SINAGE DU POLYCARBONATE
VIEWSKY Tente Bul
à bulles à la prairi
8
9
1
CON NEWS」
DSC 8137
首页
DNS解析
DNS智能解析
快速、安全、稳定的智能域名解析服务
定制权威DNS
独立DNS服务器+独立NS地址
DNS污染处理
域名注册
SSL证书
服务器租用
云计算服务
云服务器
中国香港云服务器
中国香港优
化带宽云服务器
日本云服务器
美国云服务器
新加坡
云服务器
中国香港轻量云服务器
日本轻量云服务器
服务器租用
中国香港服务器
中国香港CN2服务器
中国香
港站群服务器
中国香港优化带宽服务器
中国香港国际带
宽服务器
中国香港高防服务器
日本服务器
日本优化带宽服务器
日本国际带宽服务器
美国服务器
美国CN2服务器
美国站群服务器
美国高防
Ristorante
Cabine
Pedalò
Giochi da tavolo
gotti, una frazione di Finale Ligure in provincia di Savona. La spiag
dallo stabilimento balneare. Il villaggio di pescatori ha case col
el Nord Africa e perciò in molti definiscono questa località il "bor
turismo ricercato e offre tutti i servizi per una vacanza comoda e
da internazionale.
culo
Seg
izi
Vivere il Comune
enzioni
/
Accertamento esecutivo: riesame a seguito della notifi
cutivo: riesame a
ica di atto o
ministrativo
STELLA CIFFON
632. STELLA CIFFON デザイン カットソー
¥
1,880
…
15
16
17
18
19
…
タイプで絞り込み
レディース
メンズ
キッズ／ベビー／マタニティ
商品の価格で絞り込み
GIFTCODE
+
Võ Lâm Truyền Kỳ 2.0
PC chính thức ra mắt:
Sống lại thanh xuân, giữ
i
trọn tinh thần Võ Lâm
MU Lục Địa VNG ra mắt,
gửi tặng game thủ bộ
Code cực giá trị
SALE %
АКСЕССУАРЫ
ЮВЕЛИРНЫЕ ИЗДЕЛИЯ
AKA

▶ Exercise description: Your response should be the exact lines running from the one with "ica di atto o" to the final line of the material above.

▶ Result of the task:
ica di atto o
ministrativo
STELLA CIFFON
632. STELLA CIFFON デザイン カットソー
¥
1,880
…
15
16
17
18
19
…
タイプで絞り込み
レディース
メンズ
キッズ／ベビー／マタニティ
商品の価格で絞り込み
GIFTCODE
+
Võ Lâm Truyền Kỳ 2.0
PC chính thức ra mắt:
Sống lại thanh xuân, giữ
i
trọn tinh thần Võ Lâm
MU Lục Địa VNG ra mắt,
gửi tặng game thủ bộ
Code cực giá trị
SALE %
АКСЕССУАРЫ
ЮВЕЛИРНЫЕ ИЗДЕЛИЯ
AKA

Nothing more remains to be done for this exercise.